The young man was peeking over the edge of the truck, his face a mask of pure, unadulterated shock and awe. He had seen it all. He had seen the mysterious new Kaiju appear from nowhere and save them.
Then, a new sound cut through the air. The whine of high-tech engines.
A Defense Force transport vehicle screeched to a halt at the end of the street. Several armed officers in combat suits jumped out, their rifles immediately aimed at Kafka.
"Hostile Kaiju detected! Open fire!" a squad leader commanded.
Kafka's heart, or whatever passed for it in this form, sank. He was trapped. He was about to be gunned down, and no one would ever know he was human.
He braced himself for the impact.
But before the soldiers could fire, a new voice, filled with an arrogant, familiar confidence, rang out.
"Stand down! That one's mine."
KRA-KOOOM!
Kikoru Shinomiya landed between Kafka and the soldiers, her golden suit shimmering. She held her massive axe, her expression a grim, determined mask. She looked different from the day before. The easy confidence was gone, replaced by a cold, sharp focus. She had a new, terrifying benchmark for power now, and she was desperate to prove she could still measure up.
She looked at Kafka, not with the analytical eye of a soldier, but with the hungry gaze of a predator.
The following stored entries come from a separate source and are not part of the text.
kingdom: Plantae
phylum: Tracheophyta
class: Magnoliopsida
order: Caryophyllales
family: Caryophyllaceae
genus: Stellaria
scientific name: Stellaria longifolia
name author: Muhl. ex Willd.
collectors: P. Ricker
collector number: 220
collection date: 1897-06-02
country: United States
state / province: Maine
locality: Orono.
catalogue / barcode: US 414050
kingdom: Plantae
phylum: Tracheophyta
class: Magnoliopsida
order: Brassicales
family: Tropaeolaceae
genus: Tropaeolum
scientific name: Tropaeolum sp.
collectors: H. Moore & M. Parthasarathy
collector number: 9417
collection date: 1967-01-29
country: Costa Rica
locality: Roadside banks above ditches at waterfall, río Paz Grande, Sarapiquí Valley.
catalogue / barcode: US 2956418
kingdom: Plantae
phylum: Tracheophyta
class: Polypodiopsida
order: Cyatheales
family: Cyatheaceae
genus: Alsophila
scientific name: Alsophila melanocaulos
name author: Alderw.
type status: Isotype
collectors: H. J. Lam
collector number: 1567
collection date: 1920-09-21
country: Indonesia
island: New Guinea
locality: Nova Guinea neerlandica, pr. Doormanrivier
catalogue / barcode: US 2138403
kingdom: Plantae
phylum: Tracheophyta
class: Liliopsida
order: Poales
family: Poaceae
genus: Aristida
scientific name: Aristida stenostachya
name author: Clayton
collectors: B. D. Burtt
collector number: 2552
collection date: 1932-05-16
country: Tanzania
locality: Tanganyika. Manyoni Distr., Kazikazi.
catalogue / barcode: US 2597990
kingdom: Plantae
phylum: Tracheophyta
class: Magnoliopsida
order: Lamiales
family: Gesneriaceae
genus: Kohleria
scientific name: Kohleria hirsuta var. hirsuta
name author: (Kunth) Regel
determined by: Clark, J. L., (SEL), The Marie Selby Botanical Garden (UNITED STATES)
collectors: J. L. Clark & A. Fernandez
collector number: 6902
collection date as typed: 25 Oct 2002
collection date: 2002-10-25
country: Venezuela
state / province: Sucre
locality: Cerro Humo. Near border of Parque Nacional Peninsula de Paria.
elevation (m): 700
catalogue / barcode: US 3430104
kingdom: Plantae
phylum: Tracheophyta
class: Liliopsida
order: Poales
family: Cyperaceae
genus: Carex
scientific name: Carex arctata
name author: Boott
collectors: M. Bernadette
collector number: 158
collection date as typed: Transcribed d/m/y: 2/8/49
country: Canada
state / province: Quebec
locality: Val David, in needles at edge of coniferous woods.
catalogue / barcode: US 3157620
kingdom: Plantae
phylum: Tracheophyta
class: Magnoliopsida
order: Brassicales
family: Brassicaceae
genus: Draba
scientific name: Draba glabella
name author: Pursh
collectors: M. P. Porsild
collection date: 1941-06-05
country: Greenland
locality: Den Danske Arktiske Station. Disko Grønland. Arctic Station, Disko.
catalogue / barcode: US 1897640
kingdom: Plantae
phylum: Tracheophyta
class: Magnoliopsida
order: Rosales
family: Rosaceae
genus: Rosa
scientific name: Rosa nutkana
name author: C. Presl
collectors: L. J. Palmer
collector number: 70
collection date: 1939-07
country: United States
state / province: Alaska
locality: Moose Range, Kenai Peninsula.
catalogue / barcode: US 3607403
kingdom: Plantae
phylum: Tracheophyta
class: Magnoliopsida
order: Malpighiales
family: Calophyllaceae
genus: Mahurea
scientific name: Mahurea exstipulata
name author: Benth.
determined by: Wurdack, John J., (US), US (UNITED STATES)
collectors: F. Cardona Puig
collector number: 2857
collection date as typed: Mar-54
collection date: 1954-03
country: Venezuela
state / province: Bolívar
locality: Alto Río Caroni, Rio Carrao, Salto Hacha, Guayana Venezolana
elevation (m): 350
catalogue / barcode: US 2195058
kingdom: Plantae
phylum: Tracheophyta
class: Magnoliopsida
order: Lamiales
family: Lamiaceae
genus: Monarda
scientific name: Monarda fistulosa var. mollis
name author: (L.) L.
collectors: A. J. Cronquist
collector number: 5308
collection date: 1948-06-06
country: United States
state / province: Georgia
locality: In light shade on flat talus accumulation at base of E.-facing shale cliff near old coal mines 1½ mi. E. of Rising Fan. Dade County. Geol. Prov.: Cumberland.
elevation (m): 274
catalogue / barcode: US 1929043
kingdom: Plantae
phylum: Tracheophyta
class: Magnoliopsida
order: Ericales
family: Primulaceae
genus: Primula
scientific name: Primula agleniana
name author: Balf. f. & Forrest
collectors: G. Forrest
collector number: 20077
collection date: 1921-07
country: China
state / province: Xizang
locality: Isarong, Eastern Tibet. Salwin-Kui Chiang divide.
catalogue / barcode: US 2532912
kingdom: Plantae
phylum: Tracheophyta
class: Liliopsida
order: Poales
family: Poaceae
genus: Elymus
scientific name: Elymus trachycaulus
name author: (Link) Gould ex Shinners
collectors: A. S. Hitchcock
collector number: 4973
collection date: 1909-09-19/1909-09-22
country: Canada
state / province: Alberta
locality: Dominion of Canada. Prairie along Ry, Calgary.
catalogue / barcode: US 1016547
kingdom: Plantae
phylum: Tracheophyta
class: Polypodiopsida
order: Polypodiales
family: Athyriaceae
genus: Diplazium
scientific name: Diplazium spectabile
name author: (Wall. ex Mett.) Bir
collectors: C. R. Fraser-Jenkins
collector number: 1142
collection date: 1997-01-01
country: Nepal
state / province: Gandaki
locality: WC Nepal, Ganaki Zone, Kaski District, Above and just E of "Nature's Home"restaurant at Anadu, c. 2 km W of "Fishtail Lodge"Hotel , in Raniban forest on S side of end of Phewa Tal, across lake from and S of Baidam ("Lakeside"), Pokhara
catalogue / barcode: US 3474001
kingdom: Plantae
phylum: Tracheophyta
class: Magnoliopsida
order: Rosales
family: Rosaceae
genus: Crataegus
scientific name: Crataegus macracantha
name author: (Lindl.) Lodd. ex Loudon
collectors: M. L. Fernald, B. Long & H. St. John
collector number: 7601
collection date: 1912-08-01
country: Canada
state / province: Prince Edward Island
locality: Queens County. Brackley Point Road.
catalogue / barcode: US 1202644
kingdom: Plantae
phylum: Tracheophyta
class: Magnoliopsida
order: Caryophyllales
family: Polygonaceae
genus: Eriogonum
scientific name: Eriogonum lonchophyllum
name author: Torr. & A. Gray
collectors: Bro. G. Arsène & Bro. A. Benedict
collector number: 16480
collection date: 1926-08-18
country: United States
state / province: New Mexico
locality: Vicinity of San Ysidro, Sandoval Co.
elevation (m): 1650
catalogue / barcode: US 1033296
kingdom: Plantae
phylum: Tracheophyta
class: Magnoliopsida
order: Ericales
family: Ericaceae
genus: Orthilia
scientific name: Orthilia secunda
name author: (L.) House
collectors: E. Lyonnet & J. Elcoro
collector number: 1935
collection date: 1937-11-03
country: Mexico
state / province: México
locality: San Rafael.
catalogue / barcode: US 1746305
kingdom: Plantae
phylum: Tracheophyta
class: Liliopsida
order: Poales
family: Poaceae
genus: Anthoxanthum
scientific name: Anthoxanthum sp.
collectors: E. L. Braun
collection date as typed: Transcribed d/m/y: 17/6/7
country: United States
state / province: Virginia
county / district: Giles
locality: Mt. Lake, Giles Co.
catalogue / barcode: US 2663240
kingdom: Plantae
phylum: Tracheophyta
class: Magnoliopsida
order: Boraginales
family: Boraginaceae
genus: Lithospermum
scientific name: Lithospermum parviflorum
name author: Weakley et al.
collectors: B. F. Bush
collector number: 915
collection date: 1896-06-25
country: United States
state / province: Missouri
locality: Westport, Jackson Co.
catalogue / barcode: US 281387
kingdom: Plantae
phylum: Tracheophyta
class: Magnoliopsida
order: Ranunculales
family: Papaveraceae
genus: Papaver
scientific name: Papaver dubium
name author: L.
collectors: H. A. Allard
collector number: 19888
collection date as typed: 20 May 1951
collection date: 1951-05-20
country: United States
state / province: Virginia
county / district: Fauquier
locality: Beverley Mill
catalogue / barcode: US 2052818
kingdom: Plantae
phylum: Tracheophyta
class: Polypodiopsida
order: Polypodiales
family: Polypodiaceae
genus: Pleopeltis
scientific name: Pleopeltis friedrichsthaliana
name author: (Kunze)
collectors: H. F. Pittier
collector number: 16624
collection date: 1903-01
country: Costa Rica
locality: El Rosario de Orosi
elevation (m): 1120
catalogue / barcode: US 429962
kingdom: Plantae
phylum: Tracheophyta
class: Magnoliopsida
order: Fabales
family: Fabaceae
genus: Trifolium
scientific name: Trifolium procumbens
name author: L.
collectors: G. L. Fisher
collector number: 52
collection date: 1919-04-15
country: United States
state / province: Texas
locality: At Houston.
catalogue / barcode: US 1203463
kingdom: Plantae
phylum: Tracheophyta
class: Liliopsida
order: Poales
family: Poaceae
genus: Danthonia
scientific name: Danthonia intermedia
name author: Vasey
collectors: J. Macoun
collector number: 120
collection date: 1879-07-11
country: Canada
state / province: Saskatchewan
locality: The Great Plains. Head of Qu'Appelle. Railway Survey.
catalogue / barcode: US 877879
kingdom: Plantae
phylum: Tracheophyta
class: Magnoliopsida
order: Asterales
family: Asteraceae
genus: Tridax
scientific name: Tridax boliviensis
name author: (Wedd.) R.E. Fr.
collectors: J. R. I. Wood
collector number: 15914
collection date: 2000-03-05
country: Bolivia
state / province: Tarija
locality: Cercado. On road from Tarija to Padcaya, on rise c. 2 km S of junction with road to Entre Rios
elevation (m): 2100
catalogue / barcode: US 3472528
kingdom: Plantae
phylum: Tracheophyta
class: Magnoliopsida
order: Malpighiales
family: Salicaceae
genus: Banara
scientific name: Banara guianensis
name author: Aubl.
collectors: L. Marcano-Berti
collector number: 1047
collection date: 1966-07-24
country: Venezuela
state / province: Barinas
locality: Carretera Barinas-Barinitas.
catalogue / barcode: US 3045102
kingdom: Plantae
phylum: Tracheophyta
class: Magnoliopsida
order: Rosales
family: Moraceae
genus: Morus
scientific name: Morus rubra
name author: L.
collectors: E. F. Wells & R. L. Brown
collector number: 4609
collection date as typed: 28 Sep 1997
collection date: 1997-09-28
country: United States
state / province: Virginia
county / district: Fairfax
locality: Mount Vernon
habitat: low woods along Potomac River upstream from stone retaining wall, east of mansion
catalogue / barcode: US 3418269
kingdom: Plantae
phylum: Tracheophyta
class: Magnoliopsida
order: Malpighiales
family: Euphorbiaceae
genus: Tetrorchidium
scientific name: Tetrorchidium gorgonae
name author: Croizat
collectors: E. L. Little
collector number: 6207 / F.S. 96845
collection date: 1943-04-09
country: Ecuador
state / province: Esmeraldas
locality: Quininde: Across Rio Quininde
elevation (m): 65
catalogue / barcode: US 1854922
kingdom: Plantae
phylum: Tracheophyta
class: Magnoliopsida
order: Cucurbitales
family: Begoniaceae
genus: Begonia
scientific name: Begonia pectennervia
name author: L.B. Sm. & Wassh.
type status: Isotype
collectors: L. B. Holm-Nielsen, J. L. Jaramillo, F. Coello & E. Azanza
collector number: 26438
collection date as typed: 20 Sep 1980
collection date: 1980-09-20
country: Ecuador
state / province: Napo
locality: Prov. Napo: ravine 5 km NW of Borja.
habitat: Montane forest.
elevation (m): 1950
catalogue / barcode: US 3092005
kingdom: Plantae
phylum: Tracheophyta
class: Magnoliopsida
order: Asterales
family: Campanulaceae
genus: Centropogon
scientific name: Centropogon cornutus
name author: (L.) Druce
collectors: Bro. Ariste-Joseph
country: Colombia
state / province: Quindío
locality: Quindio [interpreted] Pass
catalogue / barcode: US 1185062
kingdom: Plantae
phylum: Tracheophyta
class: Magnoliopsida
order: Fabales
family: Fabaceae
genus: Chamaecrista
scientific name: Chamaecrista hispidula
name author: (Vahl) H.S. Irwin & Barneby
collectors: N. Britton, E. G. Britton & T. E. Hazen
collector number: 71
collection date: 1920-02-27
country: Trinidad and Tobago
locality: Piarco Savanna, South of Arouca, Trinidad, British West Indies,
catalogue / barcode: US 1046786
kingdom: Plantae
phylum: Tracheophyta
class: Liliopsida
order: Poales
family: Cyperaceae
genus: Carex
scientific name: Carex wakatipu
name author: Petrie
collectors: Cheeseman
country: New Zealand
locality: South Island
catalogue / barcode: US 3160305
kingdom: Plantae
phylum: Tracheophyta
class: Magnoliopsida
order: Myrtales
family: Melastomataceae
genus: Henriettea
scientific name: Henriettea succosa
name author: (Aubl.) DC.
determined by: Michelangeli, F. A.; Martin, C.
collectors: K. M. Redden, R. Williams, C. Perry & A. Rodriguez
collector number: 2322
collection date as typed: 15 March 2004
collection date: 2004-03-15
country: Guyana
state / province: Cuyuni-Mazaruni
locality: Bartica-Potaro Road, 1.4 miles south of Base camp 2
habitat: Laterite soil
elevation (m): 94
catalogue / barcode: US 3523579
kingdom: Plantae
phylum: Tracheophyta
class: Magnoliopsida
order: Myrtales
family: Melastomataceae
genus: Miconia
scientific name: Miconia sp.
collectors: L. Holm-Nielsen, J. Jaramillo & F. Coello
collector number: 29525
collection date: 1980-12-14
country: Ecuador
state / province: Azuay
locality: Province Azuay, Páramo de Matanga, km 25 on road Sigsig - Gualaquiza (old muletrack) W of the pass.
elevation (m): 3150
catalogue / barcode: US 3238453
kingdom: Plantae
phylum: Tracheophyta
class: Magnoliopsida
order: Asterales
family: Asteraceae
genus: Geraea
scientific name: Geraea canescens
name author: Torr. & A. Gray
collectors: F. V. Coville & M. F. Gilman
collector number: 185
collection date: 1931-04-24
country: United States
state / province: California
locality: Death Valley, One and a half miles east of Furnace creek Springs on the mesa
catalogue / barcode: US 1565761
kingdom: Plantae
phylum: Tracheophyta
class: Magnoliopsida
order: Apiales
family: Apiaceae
"I've never fought one that looked like you before," she said, a dangerous grin spreading across her face. "Let's see if you're any fun at all."
Kafka stared at the prodigy of the Defense Force, then at the soldiers flanking her, and then at Reno, who was still watching, paralyzed.
He was caught between the heroes he'd always admired and the secret he could never reveal. His life had just gone from bad to irrevocably complicated.